ASSIGNMENT = Rewrite the course description between "Prerequisites: none" and "methods and techniques.", inclusive, using "approaches" in place of "techniques".

TEXT BLOCK =

Text mining

Study program / study programs: Advanced data analytics

Course: Text Mining

Teacher(s): Jelena Jovanović, Sonja Dimitrijević

Course status: Elective

ECTS points: 10

Prerequisites: none

Course objective:
To guide and assist students in:- developing a solid understanding of a typical text mining workflow – learning principal text mining methods and techniques, including those used in text classification and clustering, topic modeling, key-terms extraction, and text summarization. – developing working knowledge of text mining in R and/or Python programming language(s).

Learning outcomes:
Students will be able to apply text mining methods and techniques to classify and cluster unstructured text-based content, as well as to extract key terms and main topics from such content. They will also know how to evaluate the performance of individual methods and techniques, as well as how to benchmark different methods and techniques.

Course structure and content:
The course will cover the overall text mining process and examine in detail each of the key phases of a typical text mining workflow. In particular, the following will be covered:- exploratory analysis of a given corpus (i.e. text-based dataset)- text preprocessing- transformation of unstructured textual content to a structured numerical format, that is, feature creation; different text representation / feature creation methods will be considered, including both traditional ones (e.g. vector space model) and more recent ones (e.g. word vectors)- reducing typically very large feature space through feature selection techniques- selection of a statistical, or a machine learning, or a graph-based algorithm to be used in conjunction with the created feature set to build a model for pattern mining or information extraction – examining and evaluating the results produced by the built model.
Various methods for typical text mining tasks will be introduced, including methods for text classification and clustering, as well as those used for the detection of key-terms and topics. Finally, the course will demonstrate the iterative (cyclic) nature of the text mining workflow, aimed at achieving better performance through alteration of individual phases of the process.
All phases of the text mining workflow will be introduced through practical work with publicly available software libraries for text mining (e.g., relevant R or Python packages) and real-world corpora (i.e. text-based datasets).
The course relies on using relevant Python libraries.

Literature/Readings:
Selected chapters from the following books:
J. Silge & D. Robinson. Text Mining with R – A Tidy Approach. O’Reilly, 2017. E-book publicly available at: http://tidytextmining.com/
T. Kwartler. Text Mining in Practice with R. Wiley, 2017

The number of class hours per week:
Lectures: 4
Labs: 0
Workshops: 1
Research study: 2
Other classes: 0

Teaching methods:
Lectures will introduce main concepts for each course topic, and will include a lot of practical work with the topic-specific software libraries. Workshops and research study will be fully practical, based on individual and group work.

Evaluation/Grading (maximum 100 points):
Pre-exam requirements (Project: simple application case): 40
Final exam (Project: real-world application case): 60

MATERIAL PROVIDED =
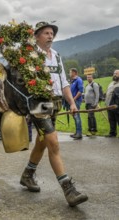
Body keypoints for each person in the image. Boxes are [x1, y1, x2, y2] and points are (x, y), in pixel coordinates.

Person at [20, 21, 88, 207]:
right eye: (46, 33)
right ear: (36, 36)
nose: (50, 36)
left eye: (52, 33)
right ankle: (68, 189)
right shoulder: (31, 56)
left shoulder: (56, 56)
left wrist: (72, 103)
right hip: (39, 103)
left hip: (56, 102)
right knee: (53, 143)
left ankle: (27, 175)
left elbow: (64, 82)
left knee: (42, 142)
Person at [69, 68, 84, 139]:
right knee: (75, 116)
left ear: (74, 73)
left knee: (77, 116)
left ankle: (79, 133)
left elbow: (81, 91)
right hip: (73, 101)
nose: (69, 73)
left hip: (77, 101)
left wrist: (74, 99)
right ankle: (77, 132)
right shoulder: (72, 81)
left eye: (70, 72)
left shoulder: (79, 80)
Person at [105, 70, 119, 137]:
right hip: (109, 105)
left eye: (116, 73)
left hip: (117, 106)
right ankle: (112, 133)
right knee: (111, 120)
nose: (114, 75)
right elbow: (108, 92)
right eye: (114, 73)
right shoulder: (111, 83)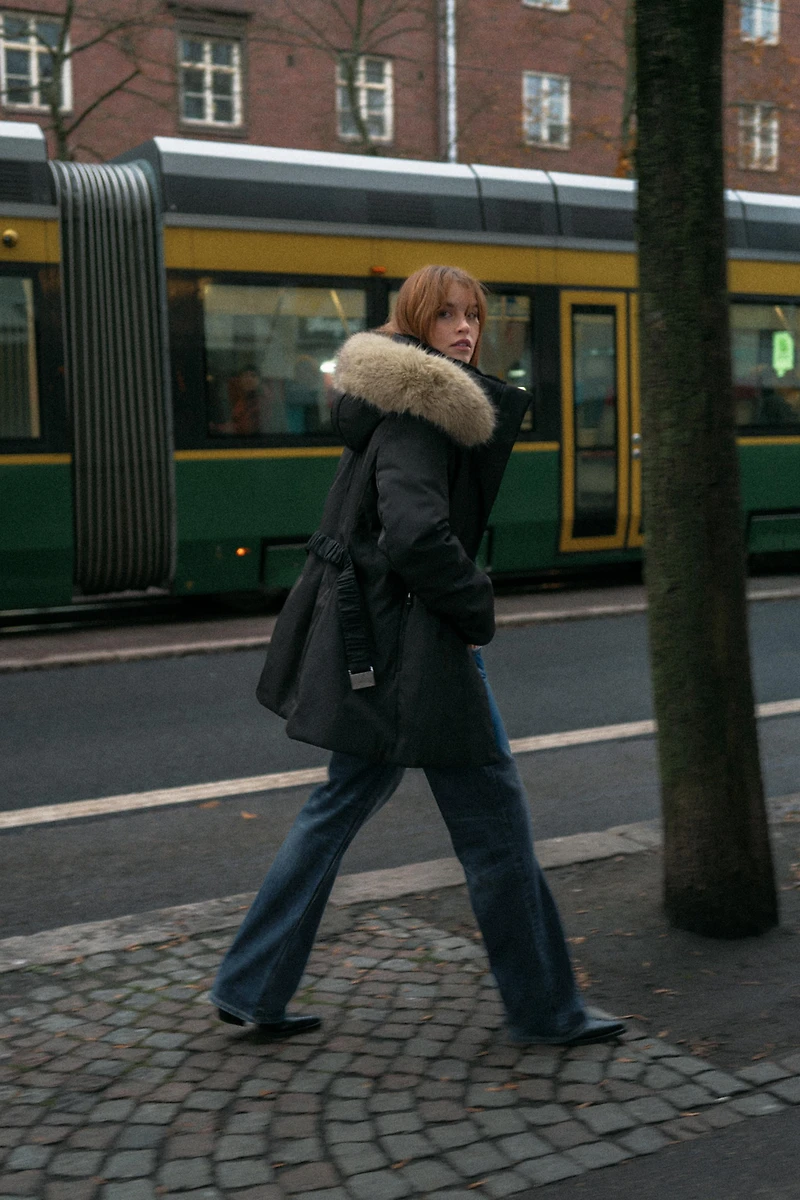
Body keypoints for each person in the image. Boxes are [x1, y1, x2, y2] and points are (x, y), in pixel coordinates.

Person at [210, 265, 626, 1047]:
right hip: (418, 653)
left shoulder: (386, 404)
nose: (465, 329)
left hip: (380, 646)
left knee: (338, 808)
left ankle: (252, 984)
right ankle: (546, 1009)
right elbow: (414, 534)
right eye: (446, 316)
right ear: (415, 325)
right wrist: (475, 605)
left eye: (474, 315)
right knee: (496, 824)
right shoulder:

PROBLEM SOLUTION =
Prerequisites: none

Course objective:
To guide and assist students in:- developing a solid understanding of a typical text mining workflow – learning principal text mining methods and approaches, including those used in text classification and clustering, topic modeling, key-terms extraction, and text summarization. – developing working knowledge of text mining in R and/or Python programming language(s).

Learning outcomes:
Students will be able to apply text mining methods and approaches to classify and cluster unstructured text-based content, as well as to extract key terms and main topics from such content. They will also know how to evaluate the performance of individual methods and approaches, as well as how to benchmark different methods and approaches.